Can British culture be summarised as knowing how to queue and “being nice”?  The UK government’s integration tsar, Dame Louise Casey, certainly thinks so.  Her argument is that if we show newcomers to the UK when to put out rubbish bins, how to say please and thank you and how to queue we will help them integrate much more effectively into British society

Queuing Etiquette: The Defining Aspect of British Culture?

queuing etiquette

There are significant questions to be asked of those who subscribe to this perspective of cultural integration.  First of all, we need to ask on what basis we will hold new arrivals to the UK to a higher standard than we hold ourselves.

Reducing British cultural values (or that of any culture) to set of external behaviours overlooks the complexity of culture

We regularly receive letters from the council explaining when to take out recycled waste, or normal waste, but if we’re honest with ourselves, we forget, and we put non-recyclable plastic in the green bin, and paper in the black bin far too often.
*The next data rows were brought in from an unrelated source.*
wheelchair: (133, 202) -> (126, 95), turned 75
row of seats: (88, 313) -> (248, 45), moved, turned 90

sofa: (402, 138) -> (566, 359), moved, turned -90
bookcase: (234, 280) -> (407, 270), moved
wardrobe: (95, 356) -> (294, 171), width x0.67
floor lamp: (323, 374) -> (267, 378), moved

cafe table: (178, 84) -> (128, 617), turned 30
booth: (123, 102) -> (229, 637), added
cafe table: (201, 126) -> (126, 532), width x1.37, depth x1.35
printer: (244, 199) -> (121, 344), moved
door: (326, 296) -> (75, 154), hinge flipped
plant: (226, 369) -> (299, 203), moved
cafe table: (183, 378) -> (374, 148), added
There are many areas of our everyday lives when we expect others to uphold our supposedly British values much more stringently than we expect to do so ourselves.

Going below the surface

A second question we can ask, is which values does Dame Louise Casey consider important?  Where do we take our sample from?  Teaching someone to follow the values of Witney in Oxfordshire (David Cameron’s constituency) may well differ significantly from Chi Onwurah’s Newcastle constituency or Natalie McGarry’s in Glasgow.

Reducing British cultural values (or that of any culture) to set of external behaviours overlooks the complexity of culture.  The external factors, such as behaviour, language, dress, food are much less important than the values and attitudes that drive those behaviours.
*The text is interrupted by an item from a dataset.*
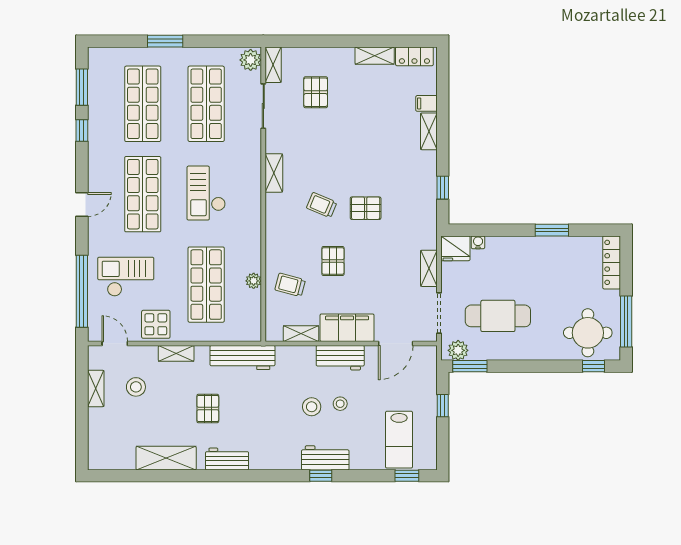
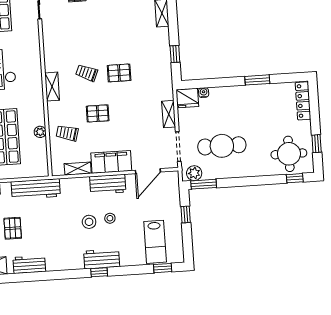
shelving: (274, 173) -> (52, 87), moved
pallet: (333, 261) -> (98, 113), turned 90
window: (626, 321) -> (317, 144), width x0.46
Cultural experts often use the metaphor of an iceberg, but it may be more relevant to consider a tree.  We see the trunk, branches and leaves, but these are all fed by the unseen roots under the ground.  The roots often stretch over a huge area underneath the surface, and to a large extent determine the health of the tree and how it grows.
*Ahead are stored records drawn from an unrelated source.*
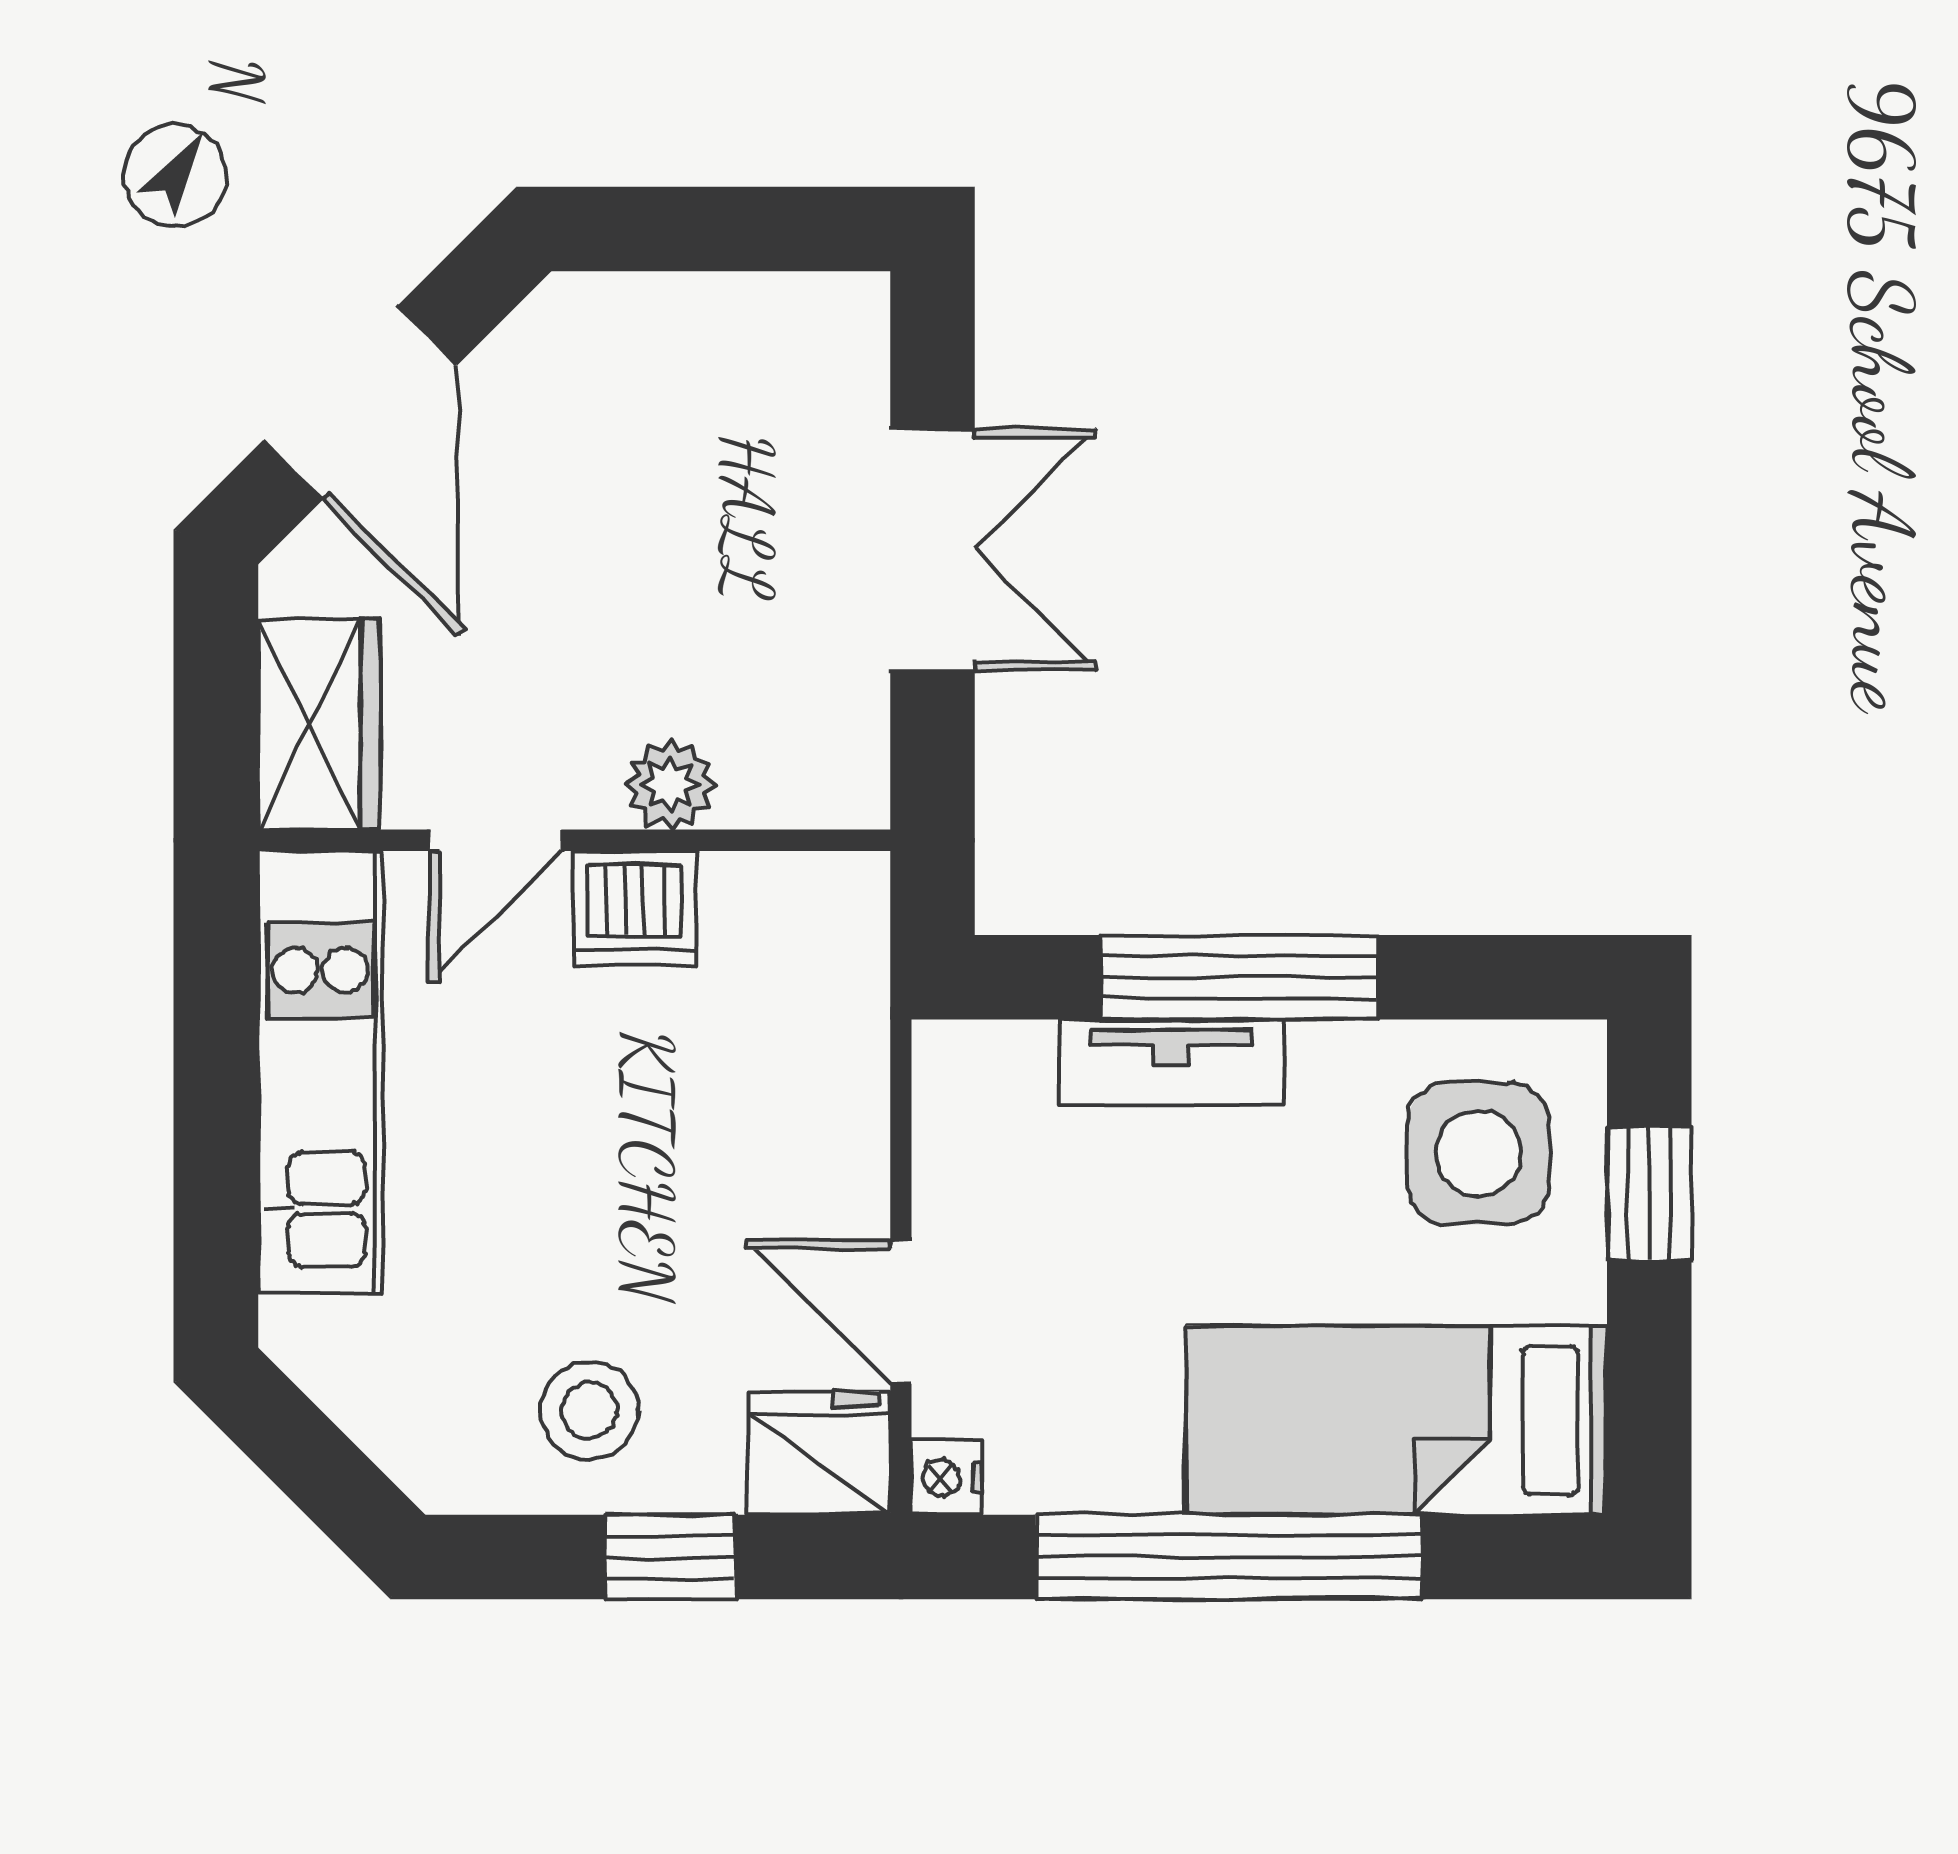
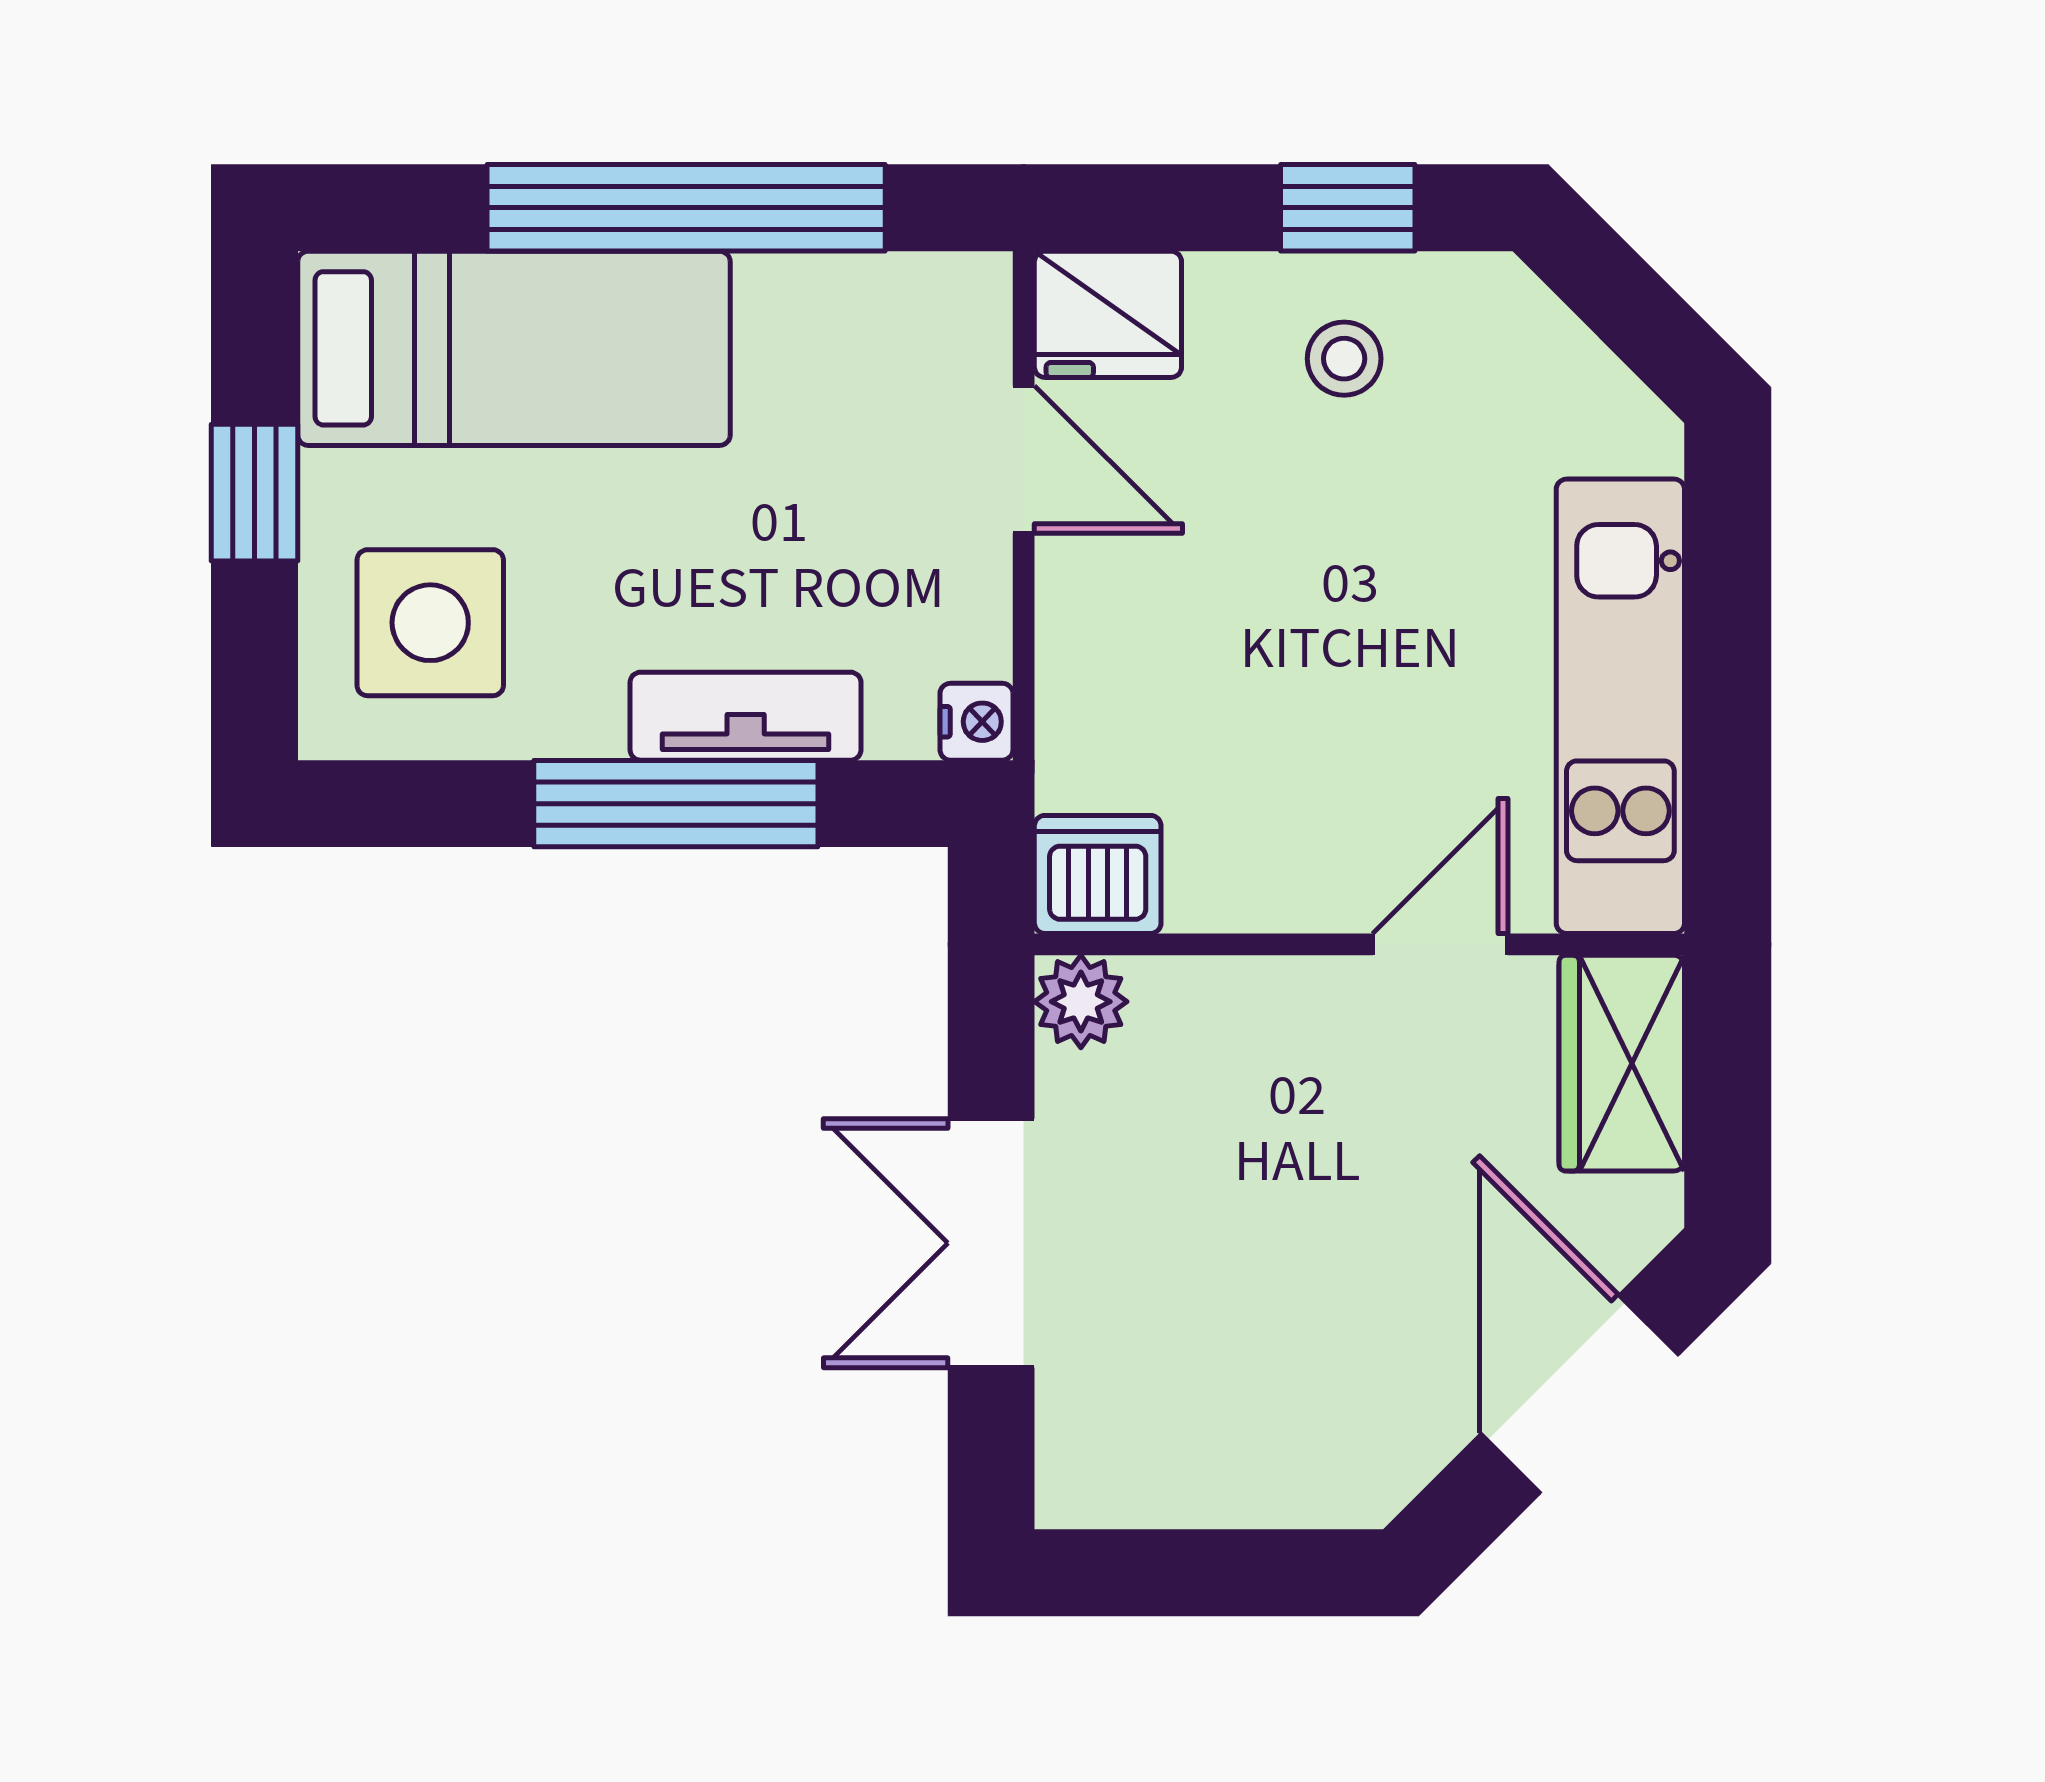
plant: (670, 785) -> (1081, 1002), moved
dishwasher: (635, 908) -> (1098, 874), moved
window: (1649, 1193) -> (255, 493), moved
stool: (589, 1410) -> (1344, 359), width x0.73, depth x0.73
nightstand: (947, 1477) -> (976, 722), moved
window: (670, 1557) -> (1348, 208), moved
Changing Behaviour by Changing Attitudes

We can ask people to change their behaviour, but it does not address the issue of integration unless you can convince people to change their attitudes.  Society functions because our attitude to crime is negative, and therefore the majority of the population is law-abiding.  A change in behaviour can only be reinforced when we change attitudes and address the underlying thinking patterns behind it.

Diversity as an Asset?

We can ask people to change their behaviour, but it does not address the issue of integration unless you can convince people to change their attitudes

A more contentious question is whether it is entirely desirable for foreigners to completely integrate into the UK.  One of the significant benefits of migration is that it impacts the host country.  Purely superficially, the British economic boom in the early 2000’s happened at the same time as we saw high immigration from Europe.

Cultural diversity has been shown by numerous studies to have a significant positive impact on productivity – forcing outsiders to conform to the existing norm reinforces the weaknesses of the existing system, and dilutes the strengths.  By incorporating the best from outsiders into what already exists a society progresses at a much faster pace.

The current British citizenship test and many similar tests focus on learning historical facts, followed by simplistic do’s and don’ts.  Apart from achieving a purely political agenda, these do little to aid the adaptation of immigrants into the host country.

This millennium has been marked by integration and cohesion becoming a political hot potato.  It is surely possible that the attempts have failed so far because they have focussed on the negatives, and on behaviours, rather than values and attitudes.